From my earliest childhood I have attended Sunday Schools and church services. I have believed that God is, that Jesus Christ is the son, and that the Bible is true. Years before I became a Christian I had desired to be such and worship God with other Christians. But I did not know which church to join. Mother said, read the Bible and learn. One leader said do this, another said do that. No two agreed. I did not know what to do to become one among the Christians. I prayed to God but if God spake to me in an audible voice I did not know it. But these thoughts ran through my mind. I believe and that far is all right, because the Bible so teaches and so do all the churches. It ran through my mind that I ought to tell somebody else besides God that I believe, so one day I went down town, where there were quite a number of people worshipping God, and they said they were Christians. I said I believe too, and publicly confessed and told all the men that I believed in God and that Jesus Christ was God's son. They all, both men and women seem glad and I was told that all the churches, as well as the Bible, taught that that was right.
Then again, in my mind, I realized that is was a shame and was sorry that I had sinned against God and neglected to turn to him. So, I determined to sin no more but from henceforth to obey God and follow the Lord Jesus always if possible until death. The Bible approved of that procedure, all the churches preached that was right.
Then it ran in my mind that I ought to be baptized and in order to be safe and right, I asked that I might in my baptism be submerged in water and raised up, for the Bible seemed to talk that way, and all the churches said that that way would do. So, I asked a man whom the good people of all the churches so far as I knew, call the Bishop B. H. Smith (no kin to Joe Smith), to baptize me. He did so my immersing me in Medicine Creek in Grundy County, Mo., and raising me up, I came walking up out of the water calling on the name of God. This occurred on the 18th day of September 1858. Ever since then, a half century and more I have been serving, God, keeping his commandments, following his Son, my Load and Master, and praying always. Now all this the Bible teaches, and so do all the churches. Now what church do I belong to? You tell. Will I be saved? You say.

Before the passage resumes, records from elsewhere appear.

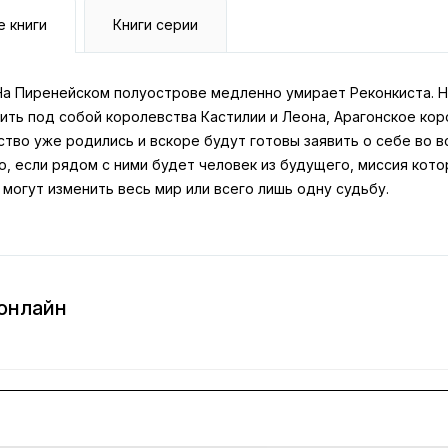
е книги
Книги серии
 На Пиренейском полуострове медленно умирает Реконкиста. Н
ить под собой королевства Кастилии и Леона, Арагонское кор
тво уже родились и вскоре будут готовы заявить о себе во в
, если рядом с ними будет человек из будущего, миссия кот
могут изменить весь мир или всего лишь одну судьбу.
 онлайн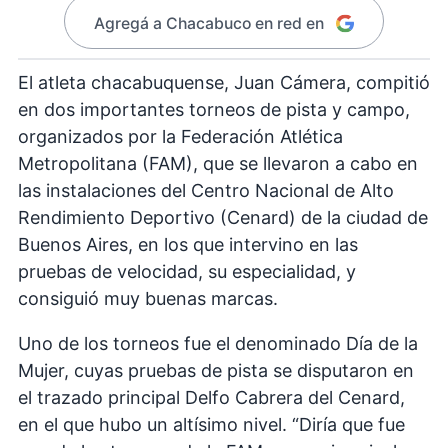
Agregá a Chacabuco en red en
El atleta chacabuquense, Juan Cámera, compitió
en dos importantes torneos de pista y campo,
organizados por la Federación Atlética
Metropolitana (FAM), que se llevaron a cabo en
las instalaciones del Centro Nacional de Alto
Rendimiento Deportivo (Cenard) de la ciudad de
Buenos Aires, en los que intervino en las
pruebas de velocidad, su especialidad, y
consiguió muy buenas marcas.
Uno de los torneos fue el denominado Día de la
Mujer, cuyas pruebas de pista se disputaron en
el trazado principal Delfo Cabrera del Cenard,
en el que hubo un altísimo nivel. “Diría que fue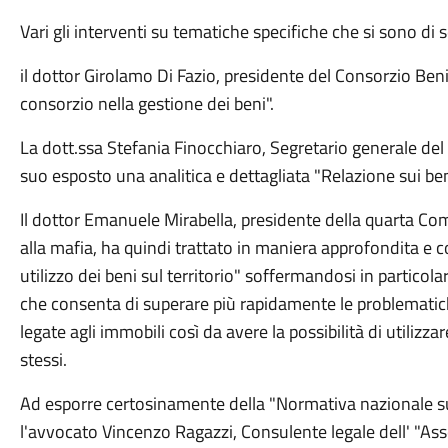
Vari gli interventi su tematiche specifiche che si sono di 
il dottor Girolamo Di Fazio, presidente del Consorzio Beni
consorzio nella gestione dei beni".
La dott.ssa Stefania Finocchiaro, Segretario generale de
suo esposto una analitica e dettagliata "Relazione sui beni
Il dottor Emanuele Mirabella, presidente della quarta Co
alla mafia, ha quindi trattato in maniera approfondita e c
utilizzo dei beni sul territorio" soffermandosi in particol
che consenta di superare più rapidamente le problematich
legate agli immobili così da avere la possibilità di utilizz
stessi.
Ad esporre certosinamente della "Normativa nazionale sul
l'avvocato Vincenzo Ragazzi, Consulente legale dell' "Ass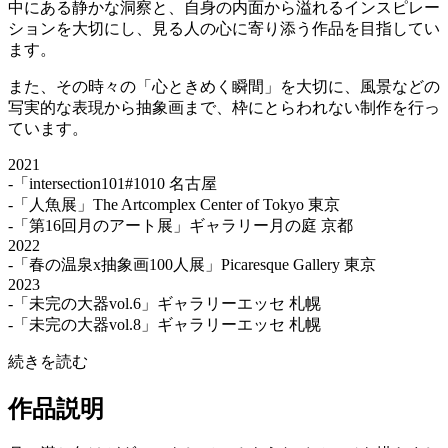
中にある静かな洞察と、自身の内面から溢れるインスピレー
ションを大切にし、見る人の心に寄り添う作品を目指してい
ます。
また、その時々の「心ときめく瞬間」を大切に、風景などの
写実的な表現から抽象画まで、枠にとらわれない制作を行っ
ています。
2021
-「intersection101#1010 名古屋
-「人魚展」The Artcomplex Center of Tokyo 東京
-「第16回月のアート展」ギャラリー月の庭 京都
2022
-「春の温泉x抽象画100人展」Picaresque Gallery 東京
2023
-「未完の大器vol.6」ギャラリーエッセ 札幌
-「未完の大器vol.8」ギャラリーエッセ 札幌
続きを読む
作品説明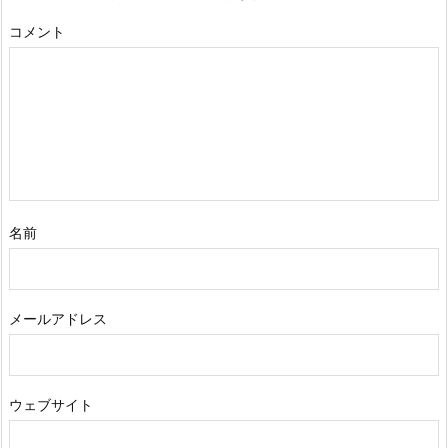
コメント
名前
メールアドレス
ウェブサイト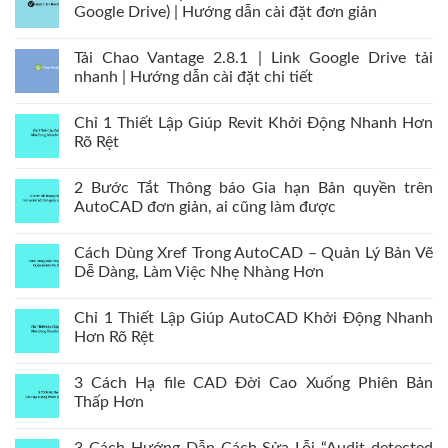
Google Drive) | Hướng dẫn cài đặt đơn giản
Tải Chao Vantage 2.8.1 | Link Google Drive tải
nhanh | Hướng dẫn cài đặt chi tiết
Chỉ 1 Thiết Lập Giúp Revit Khởi Động Nhanh Hơn
Rõ Rệt
2 Bước Tắt Thông báo Gia hạn Bản quyền trên
AutoCAD đơn giản, ai cũng làm được
Cách Dùng Xref Trong AutoCAD – Quản Lý Bản Vẽ
Dễ Dàng, Làm Việc Nhẹ Nhàng Hơn
Chỉ 1 Thiết Lập Giúp AutoCAD Khởi Động Nhanh
Hơn Rõ Rệt
3 Cách Hạ file CAD Đời Cao Xuống Phiên Bản
Thấp Hơn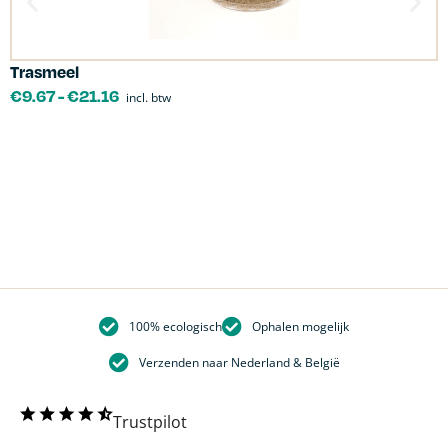
Trasmeel
C
€
9.67
-
€
21.16
incl. btw
100% ecologisch
Ophalen mogelijk
Verzenden naar Nederland & België
Trustpilot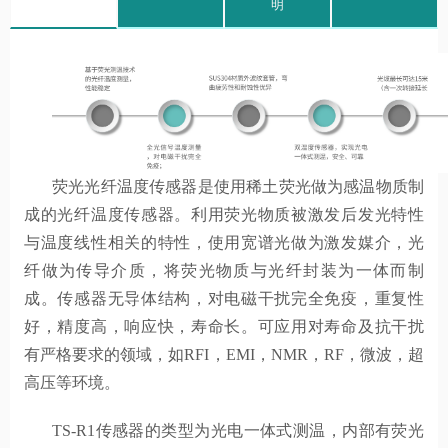
明
荧光光纤温度传感器是使用稀土荧光做为感温物质制
成的光纤温度传感器。利用荧光物质被激发后发光特性
与温度线性相关的特性，使用宽谱光做为激发媒介，光
纤做为传导介质，将荧光物质与光纤封装为一体而制
成。传感器无导体结构，对电磁干扰完全免疫，重复性
好，精度高，响应快，寿命长。可应用对寿命及抗干扰
有严格要求的领域，如RFI，EMI，NMR，RF，微波，超
高压等环境。
TS-R1传感器的类型为光电一体式测温，内部有荧光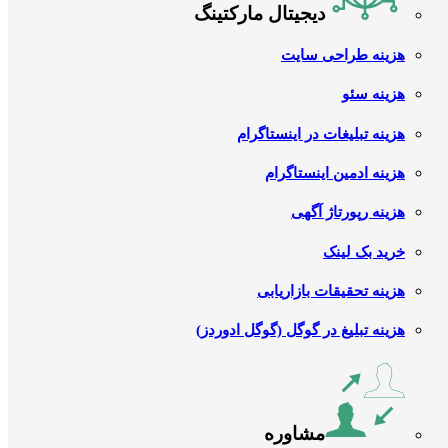
دیجیتال مارکتینگ
هزینه طراحی سایت
هزینه سئو
هزینه تبلیغات در اینستاگرام
هزینه ادمین اینستاگرام
هزینه رپورتاژ آگهی
خرید بک لینک
هزینه تحقیقات بازاریابی
هزینه تبلیغ در گوگل (گوگل ادوردز)
مشاوره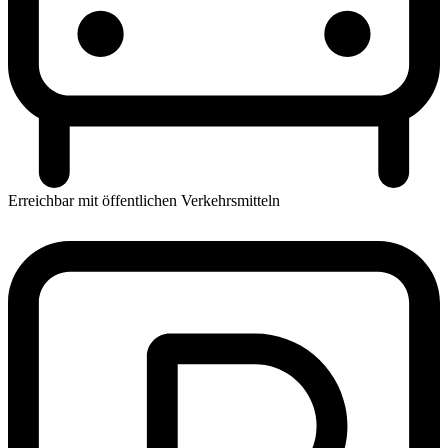
Erreichbar mit öffentlichen Verkehrsmitteln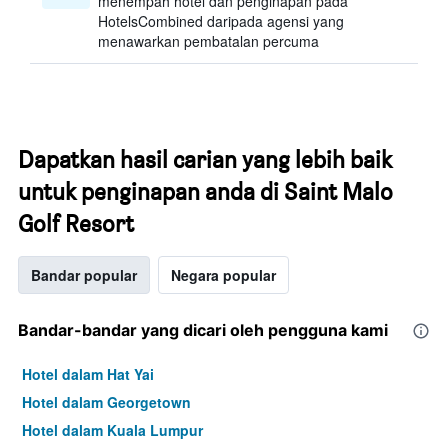
menempah hotel dan penginapan pada
HotelsCombined daripada agensi yang
menawarkan pembatalan percuma
Dapatkan hasil carian yang lebih baik
untuk penginapan anda di Saint Malo
Golf Resort
Bandar popular
Negara popular
Bandar-bandar yang dicari oleh pengguna kami
Hotel dalam Hat Yai
Hotel dalam Georgetown
Hotel dalam Kuala Lumpur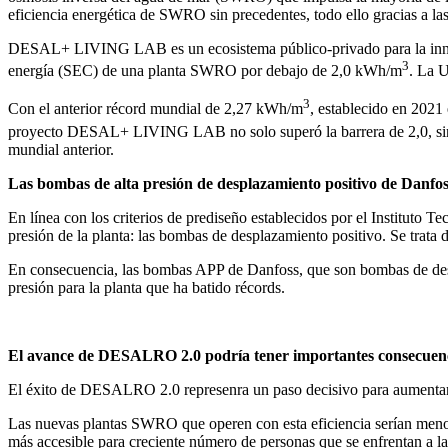
eficiencia energética de SWRO sin precedentes, todo ello gracias a l
DESAL+ LIVING LAB es un ecosistema público-privado para la innova
3
energía (SEC) de una planta SWRO por debajo de 2,0 kWh/m
. La 
3
Con el anterior récord mundial de 2,27 kWh/m
, establecido en 2021 
proyecto DESAL+ LIVING LAB no solo superó la barrera de 2,0, sino
mundial anterior.
Las bombas de alta presión de desplazamiento positivo de Danfos
En línea con los criterios de prediseño establecidos por el Instituto
presión de la planta: las bombas de desplazamiento positivo. Se trata
En consecuencia, las bombas APP de Danfoss, que son bombas de despla
presión para la planta que ha batido récords.
El avance de DESALRO 2.0 podría tener importantes consecuenc
El éxito de DESALRO 2.0 represenra un paso decisivo para aumentar 
Las nuevas plantas SWRO que operen con esta eficiencia serían menos 
más accesible para creciente número de personas que se enfrentan a la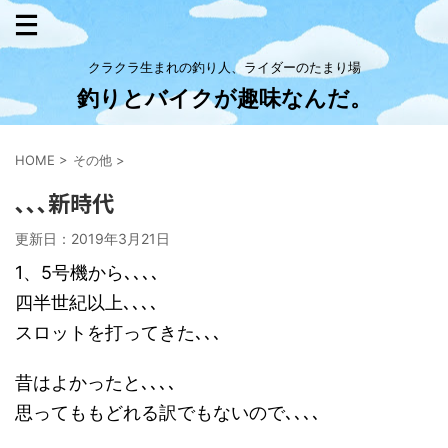
クラクラ生まれの釣り人、ライダーのたまり場
釣りとバイクが趣味なんだ。
HOME
>
その他
>
､､､新時代
更新日：
2019年3月21日
1、5号機から､､､､
四半世紀以上､､､､
スロットを打ってきた､､､
昔はよかったと､､､､
思ってももどれる訳でもないので､､､､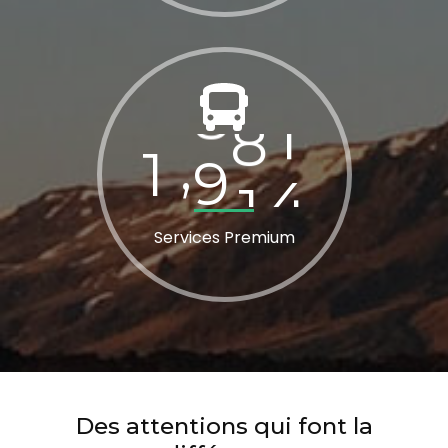
1
0
2
0
,
Services Premium
Des attentions qui font la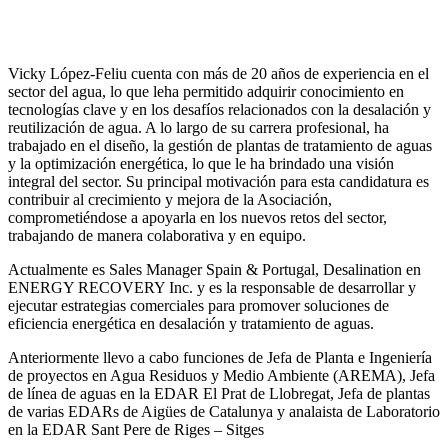
Vicky López-Feliu cuenta con más de 20 años de experiencia en el
sector del agua, lo que leha permitido adquirir conocimiento en
tecnologías clave y en los desafíos relacionados con la desalación y
reutilización de agua. A lo largo de su carrera profesional, ha
trabajado en el diseño, la gestión de plantas de tratamiento de aguas
y la optimización energética, lo que le ha brindado una visión
integral del sector. Su principal motivación para esta candidatura es
contribuir al crecimiento y mejora de la Asociación,
comprometiéndose a apoyarla en los nuevos retos del sector,
trabajando de manera colaborativa y en equipo.
Actualmente es Sales Manager Spain & Portugal, Desalination en
ENERGY RECOVERY Inc. y es la responsable de desarrollar y
ejecutar estrategias comerciales para promover soluciones de
eficiencia energética en desalación y tratamiento de aguas.
Anteriormente llevo a cabo funciones de Jefa de Planta e Ingeniería
de proyectos en Agua Residuos y Medio Ambiente (AREMA), Jefa
de línea de aguas en la EDAR El Prat de Llobregat, Jefa de plantas
de varias EDARs de Aigües de Catalunya y analaista de Laboratorio
en la EDAR Sant Pere de Riges – Sitges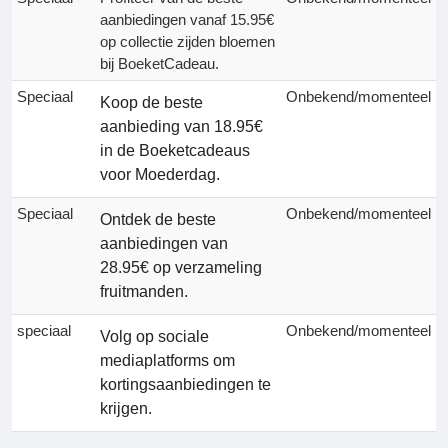
aanbiedingen vanaf 15.95€
op collectie zijden bloemen
bij BoeketCadeau.
Speciaal
Onbekend/momenteel
Koop de beste
aanbieding van 18.95€
in de Boeketcadeaus
voor Moederdag.
Speciaal
Onbekend/momenteel
Ontdek de beste
aanbiedingen van
28.95€ op verzameling
fruitmanden.
speciaal
Onbekend/momenteel
Volg op sociale
mediaplatforms om
kortingsaanbiedingen te
krijgen.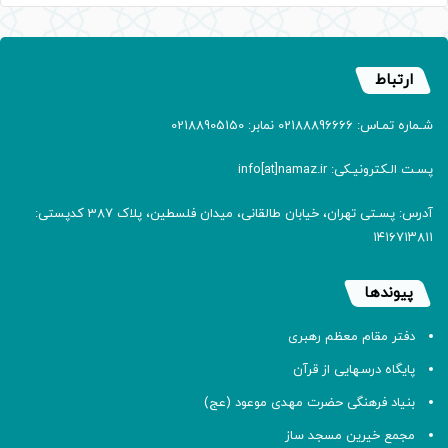
ارتباط
شـماره تمـاس: 02188896666 نمابر: 02188905150
پسـت الـکترونیـکی: info[at]namaz.ir
آدرس: پسـتی تهران، خیابان طالقانی، میدان فلسطین، پلاک 387 کدپستی:
۱۴۱۶۷۱۳۸۱۱
پیوندها
دفتر مقام معظم رهبری
پایگاه درسهایی از قرآن
بنیاد فرهنگی حضرت مهدی موعود (عج)
مجمع خیرین مسجد ساز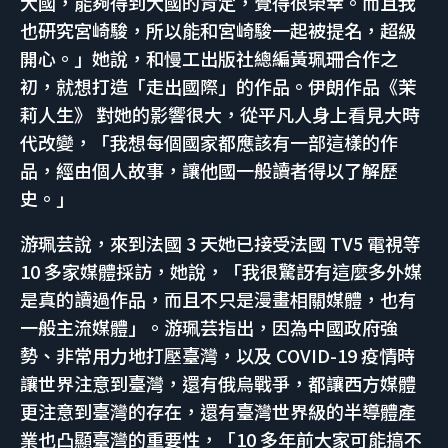
大國，能夠得到大國的肯定，覺得很榮幸。而且我
也研究宮崎駿，所以能和宮崎駿一起被提名，超級
開心。」她說，和慢工出版社總編黃珮珊合作之
初，就想打造「走出國際」的作品。伊朗作品《茉
莉人生》 對她的影響很大，從平凡人身上看見大時
代改變，「我想每個國家都應該有一部這樣的作
品，經由個人故事，讓他國一般讀者得以了解歷
史。」
游珮芸說，來到法國 3 天她已接受法國 TV5 電視等
10 多家媒體採訪，她說，「我很驚訝有這麼多外媒
是真的讀過作品，而且不只是漫畫相關媒體，也有
一般主流媒體」。游珮芸指出，因為中國政府強
勢、非常用力地打壓臺灣，以及 COVID-19 疫情時
讓世界注意到臺灣，還有俄烏戰爭，都讓西方媒體
更注意到臺灣的存在，還有臺灣世界級的半導體產
業也凸顯臺灣的重要性，「10 多年前大家可能搞不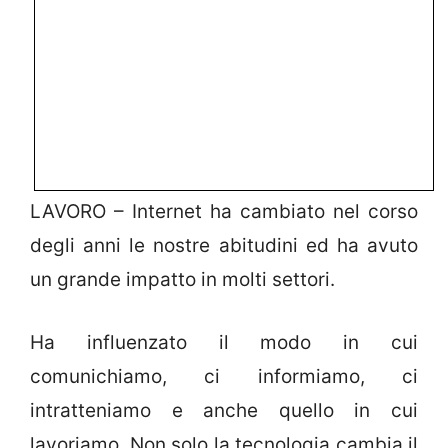
LAVORO – Internet ha cambiato nel corso
degli anni le nostre abitudini ed ha avuto
un grande impatto in molti settori.
Ha influenzato il modo in cui
comunichiamo, ci informiamo, ci
intratteniamo e anche quello in cui
lavoriamo. Non solo la tecnologia cambia il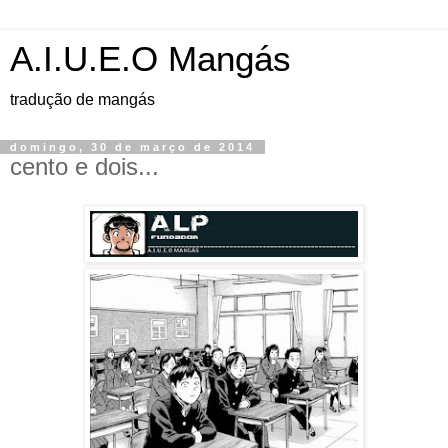
A.I.U.E.O Mangás
tradução de mangás
domingo, 30 de março de 2014
cento e dois...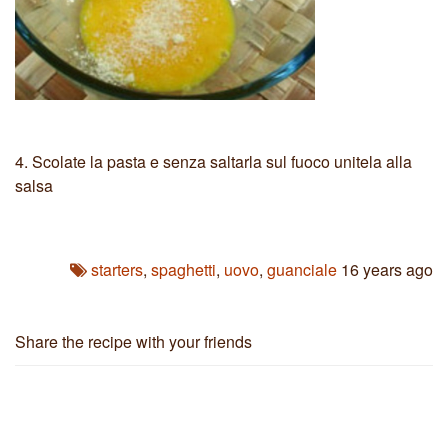
4.
Scolate la pasta e senza saltarla sul fuoco unitela alla
salsa
starters
,
spaghetti
,
uovo
,
guanciale
16 years ago
Share the recipe with your friends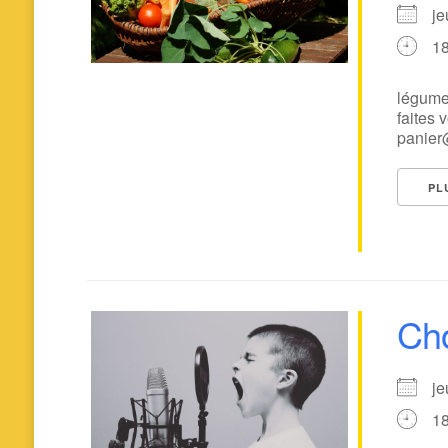
je
1
légume
faites 
panier@
PL
Cho
je
1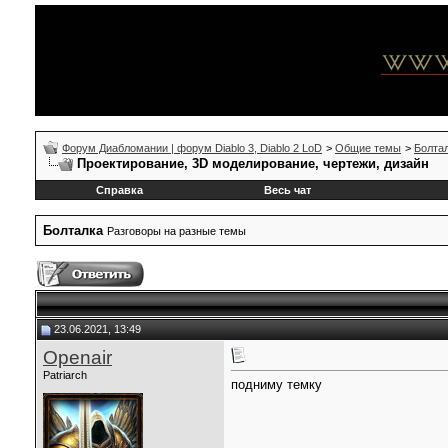
Форум Диабломании | форум Diablo 3, Diablo 2 LoD
>
Общие темы
>
Болта
Проектирование, 3D моделирование, чертежи, дизайн
Справка
Весь чат
Болталка
Разговоры на разные темы
23.06.2021, 13:49
Openair
Patriarch
подниму темку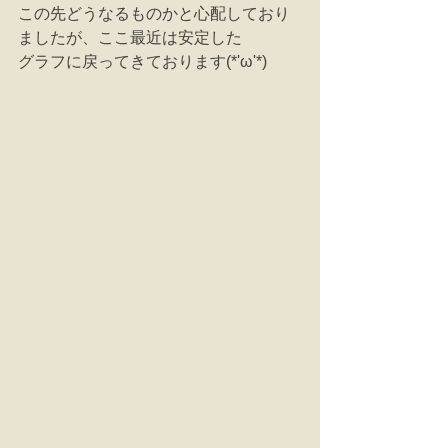
この先どうなるものかと心配しており
ましたが、ここ最近は安定した
グラフに戻ってきております(*'ω'*)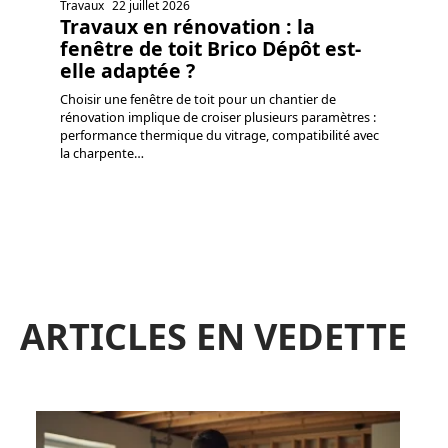
Travaux
22 juillet 2026
Travaux en rénovation : la
fenêtre de toit Brico Dépôt est-
elle adaptée ?
Choisir une fenêtre de toit pour un chantier de
rénovation implique de croiser plusieurs paramètres :
performance thermique du vitrage, compatibilité avec
la charpente
…
ARTICLES EN VEDETTE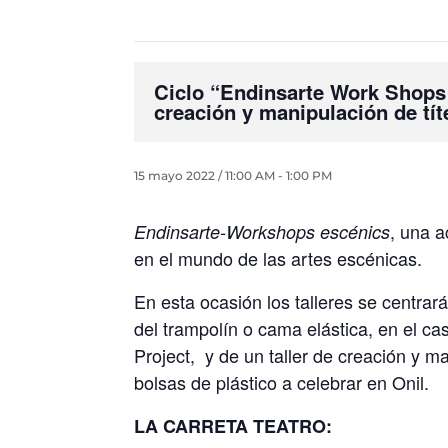
Ciclo “Endinsarte Work Shops 
creación y manipulación de tít
15 mayo 2022 / 11:00 AM
-
1:00 PM
, una a
Endinsarte-Workshops escénics
en el mundo de las artes escénicas.
En esta ocasión los talleres se centrará
del trampolín o cama elástica, en el c
Project, y de un taller de creación y ma
bolsas de plástico a celebrar en Onil.
LA CARRETA TEATRO: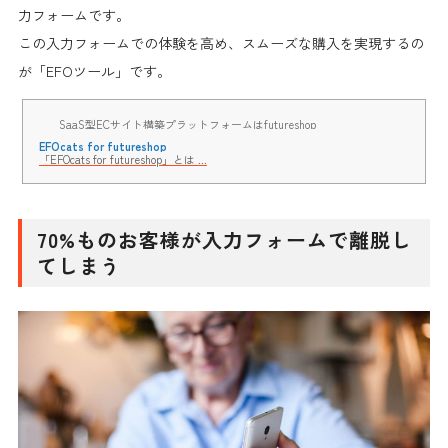
力フォーム
です。
この入力
フォームでの体験を高め、スムーズな購入を実現するの
が「EFOツール」
です。
SaaS型ECサイト構築プラットフォームはfutureshop
EFOcats for futureshop
「EFOcats for futureshop」とは ...
70%ものお客様が入力フォームで離脱し
てしまう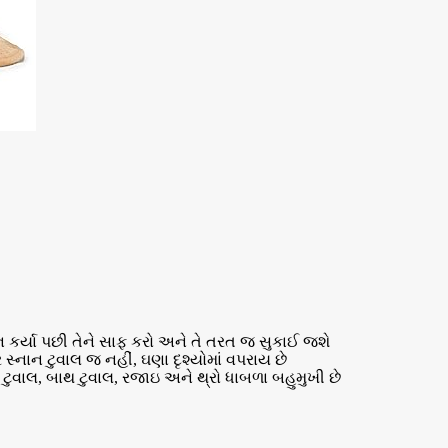
ન કર્યા પછી તેને સાફ કરો અને તે તરત જ સુકાઈ જશે
ર સ્નાન ટુવાલ જ નહીં, ઘણા દૃશ્યોમાં વપરાય છે
ટુવાલ, બાથ ટુવાલ, રજાઇ અને થ્રો ધાબળા બહુમુખી છે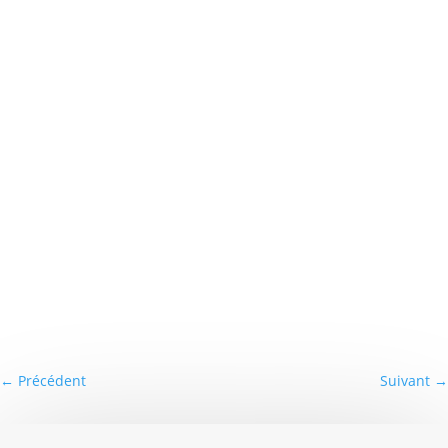
←
Précédent
Suivant
→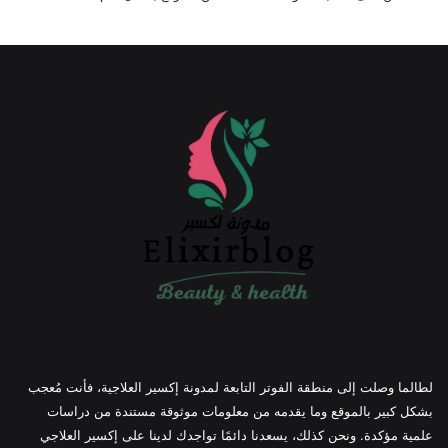
لطالما وصلت إلى منطقة الفوتر التابعة لمدونة إكسير العلاجية، فأنت مُعجب
بشكل كبير بالموقع وما يقدمه من معلومات موثوقة مستندة من دراسات
علمية مؤكدة. ونحن كذلك، يسعدنا دائمًا تواجدك لدينا على إكسير العلاجي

Why cannot we all, Christians, take the Bible at what it says, and what all churches approve and be one church? You answer. You know we need not worry about the God side. He will do all things right. It occurred to me that what I did to become a Christian was that which Christ referred to in his conversation with Nicodemus.
In a few months after my second birth, I commenced to preach the word of Gospel and chose for my first subject, "Promise to Abraham." To my surprise when I had finished I had spoken nearly an hour and a half. I told all I knew from Abraham to Christ. I have preached for fifty years since then, and while I have learned more, I have never at any one time preached so long.
It took me, however, a long time to get down to the regulated time of forty or forty-five minutes. I always had too much to tell. This sermon was preached sometime in the summer of 1859. One thing I regret, yes—there may be many things,—but I wish I had kept the dates of things, such as converts, baptisms, funerals, weddings, etc. But of these things I kept no account.
A few years ago I tried to recall the number of weddings, and I got up among the hundreds, and got lost and gave it up. And I am sure that the funerals were as many or more than the weddings. As a matter of fact I always had many calls to weddings and funerals. I have married all kinds of people, of various ages, nationalities and religions. Among them octogenarians, negroes, and Mormon. Some had been married from one to five times before. But I never hear of but two couples who, after I had married them, were divorced. Nor did I every marry any that had been divorced.
I have preached the funerals of many, Saints and sinners, people of various ages, nationalities and creeds. I have baptized believers ranging from nine to seventy-two years of age.
Although I have been preaching for over fifty years, my preaching has been usually on Sundays. I was a Sunday preacher. I never gave myself wholly to preaching for a livelihood. Yet, except the last ten or twelve years, I have missed but few Sundays.